The peninsula is divided into Game Management Units 7, on the eastern peninsula, and 15A on the northwestern peninsula, 15B in the central western peninsula, and 15C in the southwestern peninsula. While moose aren’t going great guns in any of those units — and, therefore, neither is moose hunting — some areas are doing better than others.
“We believe 15A is still in decline. Fifteen B is kind of a wait and see due to the large fire that occurred there, and 15C we believe we’re stable and maybe, possibly increasing slightly. And in Unit 7 we think we are still having declining moose populations,” Selinger said.

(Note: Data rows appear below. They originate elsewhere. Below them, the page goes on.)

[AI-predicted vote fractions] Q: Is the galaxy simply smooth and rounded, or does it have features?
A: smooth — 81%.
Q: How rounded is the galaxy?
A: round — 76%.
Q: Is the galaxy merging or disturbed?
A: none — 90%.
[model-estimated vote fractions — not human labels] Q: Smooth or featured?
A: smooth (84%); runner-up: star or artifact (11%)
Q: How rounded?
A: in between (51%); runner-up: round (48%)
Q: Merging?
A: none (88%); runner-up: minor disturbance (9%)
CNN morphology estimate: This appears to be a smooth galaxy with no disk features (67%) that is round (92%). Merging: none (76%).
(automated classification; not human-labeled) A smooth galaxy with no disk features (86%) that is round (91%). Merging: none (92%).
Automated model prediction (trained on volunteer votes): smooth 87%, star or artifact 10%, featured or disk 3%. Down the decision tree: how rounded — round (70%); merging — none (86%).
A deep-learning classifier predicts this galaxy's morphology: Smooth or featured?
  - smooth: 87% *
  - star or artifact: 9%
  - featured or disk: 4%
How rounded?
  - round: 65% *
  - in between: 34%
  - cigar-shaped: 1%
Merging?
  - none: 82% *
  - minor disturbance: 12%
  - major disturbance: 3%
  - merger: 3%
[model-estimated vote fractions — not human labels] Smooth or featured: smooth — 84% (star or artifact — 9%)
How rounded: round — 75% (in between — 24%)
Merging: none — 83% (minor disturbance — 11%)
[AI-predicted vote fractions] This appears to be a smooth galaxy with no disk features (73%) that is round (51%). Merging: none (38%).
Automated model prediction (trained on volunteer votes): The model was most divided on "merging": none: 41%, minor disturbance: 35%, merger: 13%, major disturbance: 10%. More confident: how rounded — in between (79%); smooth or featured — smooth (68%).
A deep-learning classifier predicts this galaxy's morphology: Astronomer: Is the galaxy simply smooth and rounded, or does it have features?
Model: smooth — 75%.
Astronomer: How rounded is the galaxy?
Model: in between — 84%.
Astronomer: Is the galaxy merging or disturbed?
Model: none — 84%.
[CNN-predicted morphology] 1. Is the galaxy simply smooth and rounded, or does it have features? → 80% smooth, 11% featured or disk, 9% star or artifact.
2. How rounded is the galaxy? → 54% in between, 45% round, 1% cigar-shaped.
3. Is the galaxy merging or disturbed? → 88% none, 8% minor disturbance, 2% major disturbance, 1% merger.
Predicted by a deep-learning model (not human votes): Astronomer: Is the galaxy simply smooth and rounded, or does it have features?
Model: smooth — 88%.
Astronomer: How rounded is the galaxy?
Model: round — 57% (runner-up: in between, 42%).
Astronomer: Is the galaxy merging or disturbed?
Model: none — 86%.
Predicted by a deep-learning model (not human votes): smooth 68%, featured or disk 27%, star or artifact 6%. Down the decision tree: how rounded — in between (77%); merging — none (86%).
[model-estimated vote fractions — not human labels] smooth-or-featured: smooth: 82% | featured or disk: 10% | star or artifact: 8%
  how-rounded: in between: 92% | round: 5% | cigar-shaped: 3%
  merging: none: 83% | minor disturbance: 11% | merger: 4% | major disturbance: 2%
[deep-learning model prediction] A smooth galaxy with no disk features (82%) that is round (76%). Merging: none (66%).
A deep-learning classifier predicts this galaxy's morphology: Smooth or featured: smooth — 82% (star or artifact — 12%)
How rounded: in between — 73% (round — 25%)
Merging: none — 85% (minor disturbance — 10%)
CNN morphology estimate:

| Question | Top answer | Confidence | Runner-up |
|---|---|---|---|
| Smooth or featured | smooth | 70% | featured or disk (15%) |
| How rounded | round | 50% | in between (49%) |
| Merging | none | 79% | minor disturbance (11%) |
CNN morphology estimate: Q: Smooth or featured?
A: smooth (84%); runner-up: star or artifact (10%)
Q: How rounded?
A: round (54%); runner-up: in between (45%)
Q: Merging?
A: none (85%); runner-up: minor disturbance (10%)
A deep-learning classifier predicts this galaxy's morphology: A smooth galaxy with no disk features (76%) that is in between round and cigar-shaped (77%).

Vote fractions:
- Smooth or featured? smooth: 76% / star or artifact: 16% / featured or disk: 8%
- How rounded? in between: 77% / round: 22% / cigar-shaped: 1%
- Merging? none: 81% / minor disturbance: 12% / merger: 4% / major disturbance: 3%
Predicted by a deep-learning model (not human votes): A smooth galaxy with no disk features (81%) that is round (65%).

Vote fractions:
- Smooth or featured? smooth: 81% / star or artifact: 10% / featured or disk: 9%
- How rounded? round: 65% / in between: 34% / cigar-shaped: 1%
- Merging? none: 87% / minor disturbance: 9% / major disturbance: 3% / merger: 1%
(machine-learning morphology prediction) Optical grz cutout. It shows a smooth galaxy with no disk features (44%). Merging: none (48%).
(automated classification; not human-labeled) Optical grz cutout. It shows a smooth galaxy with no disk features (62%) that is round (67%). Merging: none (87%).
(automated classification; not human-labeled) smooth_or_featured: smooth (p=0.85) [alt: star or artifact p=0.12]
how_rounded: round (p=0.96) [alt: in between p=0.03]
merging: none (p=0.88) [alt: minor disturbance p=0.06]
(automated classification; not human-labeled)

Fish and Game says that habitat is the single biggest limiting factor on the peninsula’s moose population. Forests have matured beyond the point of providing good moose browse, but some areas have been rejuvenated by wildfire. Area 15C has seen several fires in recent years, including the Fox Creek River Fire in 2005, and the Caribou Hills burn in 2007. Last year’s Funny River Fire torched almost 200,000 acres in area 15B, but 15C — home to the most human development — hasn’t had a major wildfire for decades.
“I believe poor habitat conditions are the primary cause for the decreasing moose populations in Units 7 and 15A,” Selinger said. “We are optimistic that the recent burn in 15B will result in improved forage for moose. And I’ll go out on a limb and predict that this area will have more favorable moose habitat than it did prior to the fire.”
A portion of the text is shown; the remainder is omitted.